What is asked
Format all of the data below as a JSON list of strings, one string per line, with blank lines and pictures left out.

Records shown
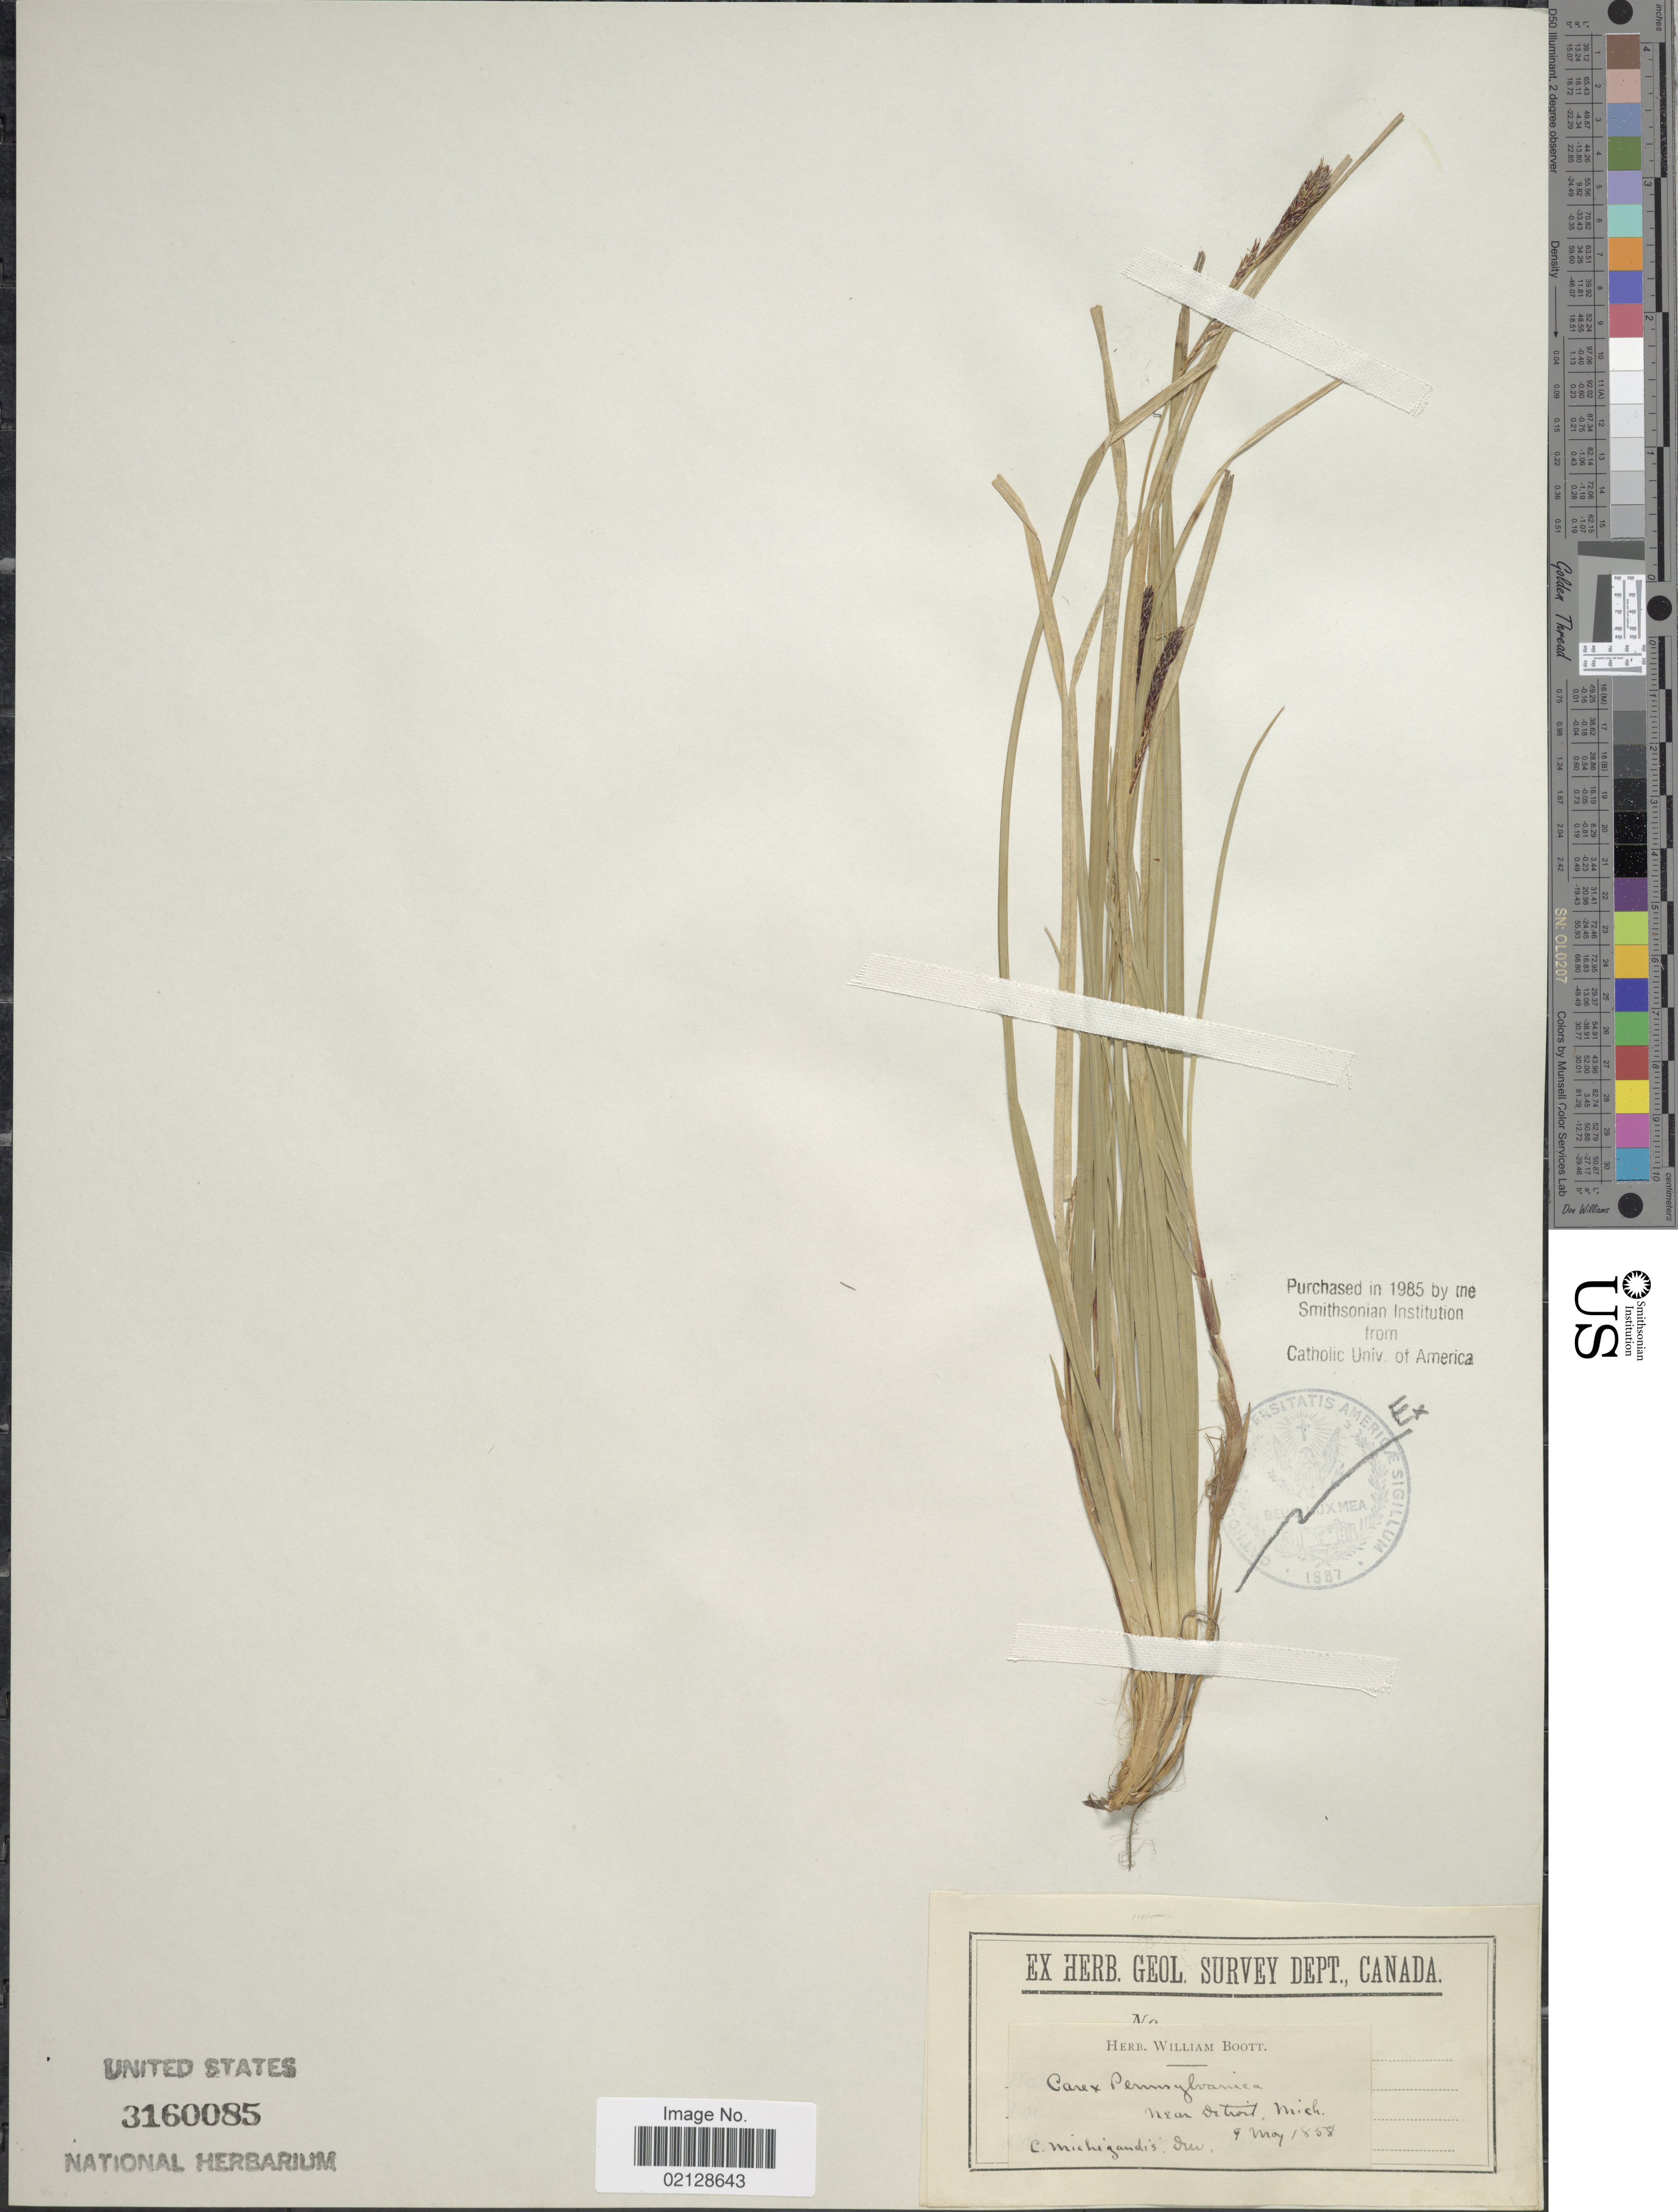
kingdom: Plantae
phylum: Tracheophyta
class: Liliopsida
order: Poales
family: Cyperaceae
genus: Carex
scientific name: Carex pensylvanica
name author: Lam.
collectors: ex herb. William Boott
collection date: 1858-05-09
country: United States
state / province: Michigan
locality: Near Detroit, Mich.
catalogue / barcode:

Answer below
[
  "kingdom: Plantae",
  "phylum: Tracheophyta",
  "class: Liliopsida",
  "order: Poales",
  "family: Cyperaceae",
  "genus: Carex",
  "scientific name: Carex pensylvanica",
  "name author: Lam.",
  "collectors: ex herb. William Boott",
  "collection date: 1858-05-09",
  "country: United States",
  "state / province: Michigan",
  "locality: Near Detroit, Mich.",
  "catalogue / barcode:"
]